__Records provided__
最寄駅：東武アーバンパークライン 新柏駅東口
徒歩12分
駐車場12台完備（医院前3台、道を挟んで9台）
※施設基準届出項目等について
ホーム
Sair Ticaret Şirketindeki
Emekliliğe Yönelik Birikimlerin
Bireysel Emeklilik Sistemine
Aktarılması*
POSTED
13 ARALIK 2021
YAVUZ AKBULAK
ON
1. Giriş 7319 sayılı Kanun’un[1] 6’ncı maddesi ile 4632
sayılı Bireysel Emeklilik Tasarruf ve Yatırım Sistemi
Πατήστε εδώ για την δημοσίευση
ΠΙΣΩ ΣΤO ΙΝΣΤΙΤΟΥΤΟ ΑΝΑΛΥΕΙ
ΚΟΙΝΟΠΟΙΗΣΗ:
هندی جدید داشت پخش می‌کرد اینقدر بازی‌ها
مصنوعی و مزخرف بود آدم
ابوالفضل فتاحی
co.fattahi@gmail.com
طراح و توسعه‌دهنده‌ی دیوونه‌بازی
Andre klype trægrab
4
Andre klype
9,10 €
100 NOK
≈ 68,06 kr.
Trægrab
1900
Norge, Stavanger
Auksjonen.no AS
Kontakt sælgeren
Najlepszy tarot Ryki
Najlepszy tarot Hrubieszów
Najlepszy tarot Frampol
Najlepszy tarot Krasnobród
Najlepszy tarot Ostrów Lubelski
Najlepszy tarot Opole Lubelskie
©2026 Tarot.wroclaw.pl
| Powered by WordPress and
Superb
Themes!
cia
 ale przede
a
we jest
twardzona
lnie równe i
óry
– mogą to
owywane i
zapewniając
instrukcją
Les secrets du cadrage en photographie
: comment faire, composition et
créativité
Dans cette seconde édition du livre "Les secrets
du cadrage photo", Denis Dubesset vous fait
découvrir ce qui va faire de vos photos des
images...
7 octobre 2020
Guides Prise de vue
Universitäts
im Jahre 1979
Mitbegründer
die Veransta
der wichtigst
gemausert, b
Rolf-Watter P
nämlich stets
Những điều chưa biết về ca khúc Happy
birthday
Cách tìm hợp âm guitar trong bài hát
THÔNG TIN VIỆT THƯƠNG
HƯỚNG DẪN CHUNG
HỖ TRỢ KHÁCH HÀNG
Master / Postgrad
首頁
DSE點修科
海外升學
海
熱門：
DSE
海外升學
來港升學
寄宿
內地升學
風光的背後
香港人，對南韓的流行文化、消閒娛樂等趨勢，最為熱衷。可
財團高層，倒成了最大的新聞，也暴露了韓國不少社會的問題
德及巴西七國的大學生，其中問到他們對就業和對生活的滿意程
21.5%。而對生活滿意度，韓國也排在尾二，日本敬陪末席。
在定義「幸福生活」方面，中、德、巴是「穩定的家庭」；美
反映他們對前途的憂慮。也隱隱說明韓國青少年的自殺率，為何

__Problem description__
Each line shown above needs to be transcribed exactly.

__Output for this task__
最寄駅：東武アーバンパークライン 新柏駅東口
徒歩12分
駐車場12台完備（医院前3台、道を挟んで9台）
※施設基準届出項目等について
ホーム
Sair Ticaret Şirketindeki
Emekliliğe Yönelik Birikimlerin
Bireysel Emeklilik Sistemine
Aktarılması*
POSTED
13 ARALIK 2021
YAVUZ AKBULAK
ON
1. Giriş 7319 sayılı Kanun’un[1] 6’ncı maddesi ile 4632
sayılı Bireysel Emeklilik Tasarruf ve Yatırım Sistemi
Πατήστε εδώ για την δημοσίευση
ΠΙΣΩ ΣΤO ΙΝΣΤΙΤΟΥΤΟ ΑΝΑΛΥΕΙ
ΚΟΙΝΟΠΟΙΗΣΗ:
هندی جدید داشت پخش می‌کرد اینقدر بازی‌ها
مصنوعی و مزخرف بود آدم
ابوالفضل فتاحی
co.fattahi@gmail.com
طراح و توسعه‌دهنده‌ی دیوونه‌بازی
Andre klype trægrab
4
Andre klype
9,10 €
100 NOK
≈ 68,06 kr.
Trægrab
1900
Norge, Stavanger
Auksjonen.no AS
Kontakt sælgeren
Najlepszy tarot Ryki
Najlepszy tarot Hrubieszów
Najlepszy tarot Frampol
Najlepszy tarot Krasnobród
Najlepszy tarot Ostrów Lubelski
Najlepszy tarot Opole Lubelskie
©2026 Tarot.wroclaw.pl
| Powered by WordPress and
Superb
Themes!
cia
 ale przede
a
we jest
twardzona
lnie równe i
óry
– mogą to
owywane i
zapewniając
instrukcją
Les secrets du cadrage en photographie
: comment faire, composition et
créativité
Dans cette seconde édition du livre "Les secrets
du cadrage photo", Denis Dubesset vous fait
découvrir ce qui va faire de vos photos des
images...
7 octobre 2020
Guides Prise de vue
Universitäts
im Jahre 1979
Mitbegründer
die Veransta
der wichtigst
gemausert, b
Rolf-Watter P
nämlich stets
Những điều chưa biết về ca khúc Happy
birthday
Cách tìm hợp âm guitar trong bài hát
THÔNG TIN VIỆT THƯƠNG
HƯỚNG DẪN CHUNG
HỖ TRỢ KHÁCH HÀNG
Master / Postgrad
首頁
DSE點修科
海外升學
海
熱門：
DSE
海外升學
來港升學
寄宿
內地升學
風光的背後
香港人，對南韓的流行文化、消閒娛樂等趨勢，最為熱衷。可
財團高層，倒成了最大的新聞，也暴露了韓國不少社會的問題
德及巴西七國的大學生，其中問到他們對就業和對生活的滿意程
21.5%。而對生活滿意度，韓國也排在尾二，日本敬陪末席。
在定義「幸福生活」方面，中、德、巴是「穩定的家庭」；美
反映他們對前途的憂慮。也隱隱說明韓國青少年的自殺率，為何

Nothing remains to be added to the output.